====== Listed entries ======

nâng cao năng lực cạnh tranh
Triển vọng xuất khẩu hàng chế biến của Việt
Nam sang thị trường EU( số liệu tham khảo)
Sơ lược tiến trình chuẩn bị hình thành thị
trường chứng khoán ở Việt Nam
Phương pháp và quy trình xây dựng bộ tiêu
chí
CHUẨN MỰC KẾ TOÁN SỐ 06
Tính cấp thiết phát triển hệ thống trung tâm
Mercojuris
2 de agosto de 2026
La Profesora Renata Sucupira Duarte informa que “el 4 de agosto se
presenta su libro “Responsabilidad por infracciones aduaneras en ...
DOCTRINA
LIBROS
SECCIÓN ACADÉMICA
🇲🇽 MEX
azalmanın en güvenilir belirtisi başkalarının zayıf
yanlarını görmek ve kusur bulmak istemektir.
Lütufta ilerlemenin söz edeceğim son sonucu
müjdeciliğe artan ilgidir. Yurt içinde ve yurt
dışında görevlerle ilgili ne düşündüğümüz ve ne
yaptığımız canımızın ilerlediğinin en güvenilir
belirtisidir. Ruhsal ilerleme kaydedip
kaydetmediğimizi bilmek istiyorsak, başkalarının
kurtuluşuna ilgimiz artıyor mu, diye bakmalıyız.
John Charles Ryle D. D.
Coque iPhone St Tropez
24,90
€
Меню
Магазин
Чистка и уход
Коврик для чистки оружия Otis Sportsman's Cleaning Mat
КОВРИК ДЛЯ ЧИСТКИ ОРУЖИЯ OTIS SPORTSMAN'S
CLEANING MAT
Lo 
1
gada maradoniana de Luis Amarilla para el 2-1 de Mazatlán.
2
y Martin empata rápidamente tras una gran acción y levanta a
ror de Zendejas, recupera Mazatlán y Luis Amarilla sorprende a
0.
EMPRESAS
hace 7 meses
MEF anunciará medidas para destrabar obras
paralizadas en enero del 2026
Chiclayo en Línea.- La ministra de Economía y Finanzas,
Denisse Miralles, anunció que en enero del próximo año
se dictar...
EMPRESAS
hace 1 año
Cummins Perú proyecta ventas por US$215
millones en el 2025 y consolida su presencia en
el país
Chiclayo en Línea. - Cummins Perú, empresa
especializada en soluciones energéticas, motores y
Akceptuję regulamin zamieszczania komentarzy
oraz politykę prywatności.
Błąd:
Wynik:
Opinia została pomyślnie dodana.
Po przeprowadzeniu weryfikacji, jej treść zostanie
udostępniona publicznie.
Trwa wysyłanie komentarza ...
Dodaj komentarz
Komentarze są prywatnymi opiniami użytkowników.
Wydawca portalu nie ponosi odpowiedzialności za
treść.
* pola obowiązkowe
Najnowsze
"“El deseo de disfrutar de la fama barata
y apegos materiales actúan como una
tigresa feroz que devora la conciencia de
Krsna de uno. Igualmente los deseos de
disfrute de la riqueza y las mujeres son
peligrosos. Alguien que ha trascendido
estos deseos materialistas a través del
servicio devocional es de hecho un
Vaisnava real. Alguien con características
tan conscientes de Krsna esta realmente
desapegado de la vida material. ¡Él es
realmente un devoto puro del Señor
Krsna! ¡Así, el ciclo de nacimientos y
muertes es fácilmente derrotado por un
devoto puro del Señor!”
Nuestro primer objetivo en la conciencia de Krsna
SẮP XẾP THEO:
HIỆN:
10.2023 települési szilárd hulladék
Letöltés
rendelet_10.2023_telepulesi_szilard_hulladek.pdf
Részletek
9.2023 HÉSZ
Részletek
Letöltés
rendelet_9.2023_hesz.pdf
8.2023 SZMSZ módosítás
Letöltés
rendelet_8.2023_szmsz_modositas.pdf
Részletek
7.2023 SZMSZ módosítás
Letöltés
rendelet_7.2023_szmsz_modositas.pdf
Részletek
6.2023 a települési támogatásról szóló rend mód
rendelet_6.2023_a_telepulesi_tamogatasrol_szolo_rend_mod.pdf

======
====== Listed entries ======

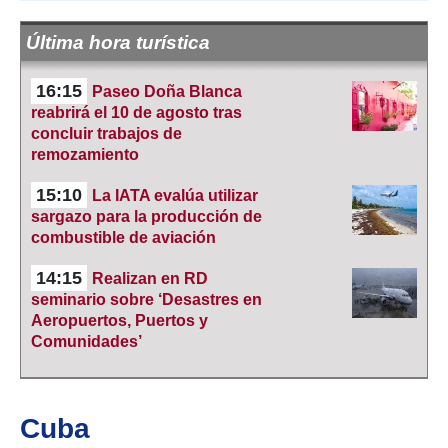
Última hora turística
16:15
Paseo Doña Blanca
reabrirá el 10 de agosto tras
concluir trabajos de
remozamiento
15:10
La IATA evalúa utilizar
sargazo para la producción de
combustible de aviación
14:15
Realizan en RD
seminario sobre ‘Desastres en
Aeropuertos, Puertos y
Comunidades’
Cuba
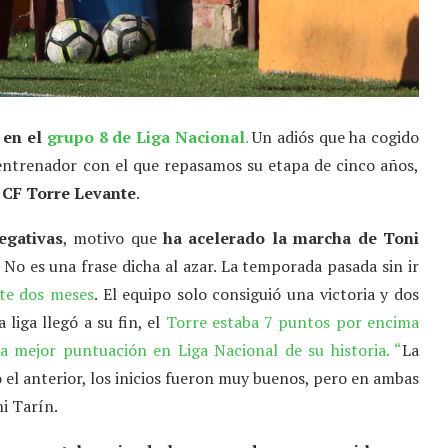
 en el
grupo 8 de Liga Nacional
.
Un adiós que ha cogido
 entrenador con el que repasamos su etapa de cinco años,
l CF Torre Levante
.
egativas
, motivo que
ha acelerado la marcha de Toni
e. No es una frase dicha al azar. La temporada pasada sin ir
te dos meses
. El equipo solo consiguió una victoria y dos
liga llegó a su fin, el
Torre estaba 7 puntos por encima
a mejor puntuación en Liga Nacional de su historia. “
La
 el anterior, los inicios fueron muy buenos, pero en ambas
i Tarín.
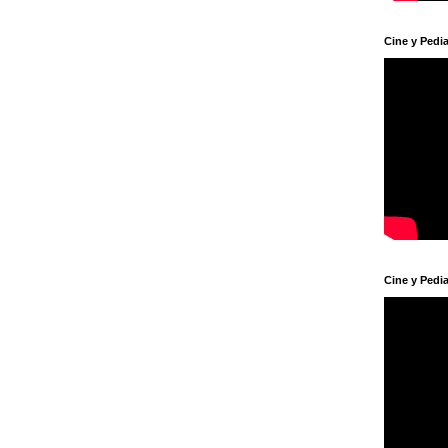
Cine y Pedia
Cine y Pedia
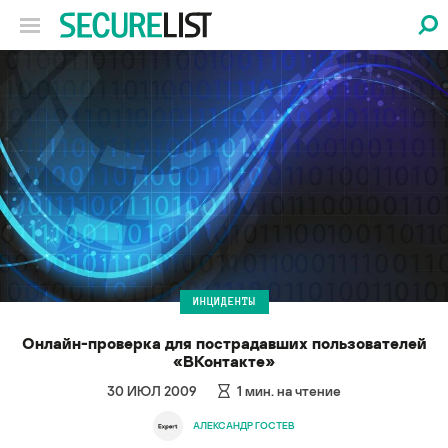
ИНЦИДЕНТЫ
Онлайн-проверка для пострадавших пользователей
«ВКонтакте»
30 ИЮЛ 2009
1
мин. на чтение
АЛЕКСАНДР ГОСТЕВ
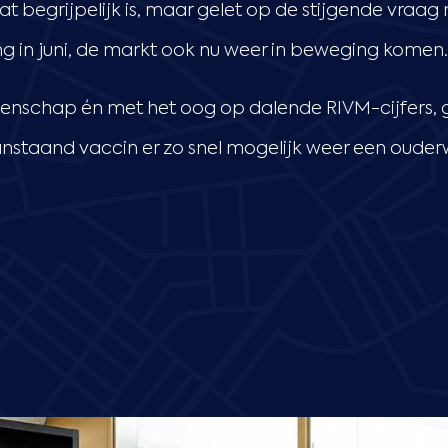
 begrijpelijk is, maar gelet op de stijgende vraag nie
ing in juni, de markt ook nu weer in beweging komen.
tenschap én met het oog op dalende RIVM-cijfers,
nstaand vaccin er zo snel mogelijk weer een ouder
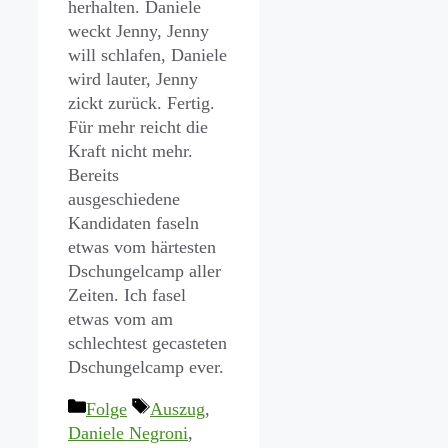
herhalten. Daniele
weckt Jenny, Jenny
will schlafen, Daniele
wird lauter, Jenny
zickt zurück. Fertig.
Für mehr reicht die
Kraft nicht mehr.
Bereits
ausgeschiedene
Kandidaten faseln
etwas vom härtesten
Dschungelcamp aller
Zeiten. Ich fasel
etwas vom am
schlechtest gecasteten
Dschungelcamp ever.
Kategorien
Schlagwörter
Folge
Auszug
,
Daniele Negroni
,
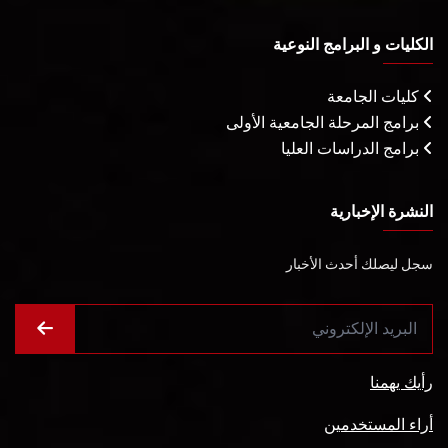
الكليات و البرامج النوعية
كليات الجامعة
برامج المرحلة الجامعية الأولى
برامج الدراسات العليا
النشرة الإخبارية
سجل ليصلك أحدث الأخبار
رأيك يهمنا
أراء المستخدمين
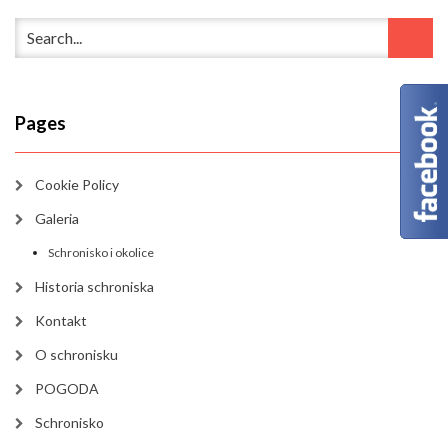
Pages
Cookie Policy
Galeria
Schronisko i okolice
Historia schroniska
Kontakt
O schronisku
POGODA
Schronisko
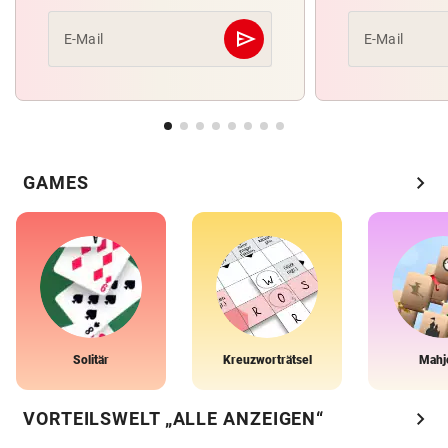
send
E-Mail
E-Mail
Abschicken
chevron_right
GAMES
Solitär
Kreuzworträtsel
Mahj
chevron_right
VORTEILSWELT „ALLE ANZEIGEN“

======

> [Work instruction]: Output the lines above exactly, but only those between the line holding "nâng cao năng lực cạnh tranh" and the line holding "hace 7 meses", inclusive.

> [Finished task]:
nâng cao năng lực cạnh tranh
Triển vọng xuất khẩu hàng chế biến của Việt
Nam sang thị trường EU( số liệu tham khảo)
Sơ lược tiến trình chuẩn bị hình thành thị
trường chứng khoán ở Việt Nam
Phương pháp và quy trình xây dựng bộ tiêu
chí
CHUẨN MỰC KẾ TOÁN SỐ 06
Tính cấp thiết phát triển hệ thống trung tâm
Mercojuris
2 de agosto de 2026
La Profesora Renata Sucupira Duarte informa que “el 4 de agosto se
presenta su libro “Responsabilidad por infracciones aduaneras en ...
DOCTRINA
LIBROS
SECCIÓN ACADÉMICA
🇲🇽 MEX
azalmanın en güvenilir belirtisi başkalarının zayıf
yanlarını görmek ve kusur bulmak istemektir.
Lütufta ilerlemenin söz edeceğim son sonucu
müjdeciliğe artan ilgidir. Yurt içinde ve yurt
dışında görevlerle ilgili ne düşündüğümüz ve ne
yaptığımız canımızın ilerlediğinin en güvenilir
belirtisidir. Ruhsal ilerleme kaydedip
kaydetmediğimizi bilmek istiyorsak, başkalarının
kurtuluşuna ilgimiz artıyor mu, diye bakmalıyız.
John Charles Ryle D. D.
Coque iPhone St Tropez
24,90
€
Меню
Магазин
Чистка и уход
Коврик для чистки оружия Otis Sportsman's Cleaning Mat
КОВРИК ДЛЯ ЧИСТКИ ОРУЖИЯ OTIS SPORTSMAN'S
CLEANING MAT
Lo 
1
gada maradoniana de Luis Amarilla para el 2-1 de Mazatlán.
2
y Martin empata rápidamente tras una gran acción y levanta a
ror de Zendejas, recupera Mazatlán y Luis Amarilla sorprende a
0.
EMPRESAS
hace 7 meses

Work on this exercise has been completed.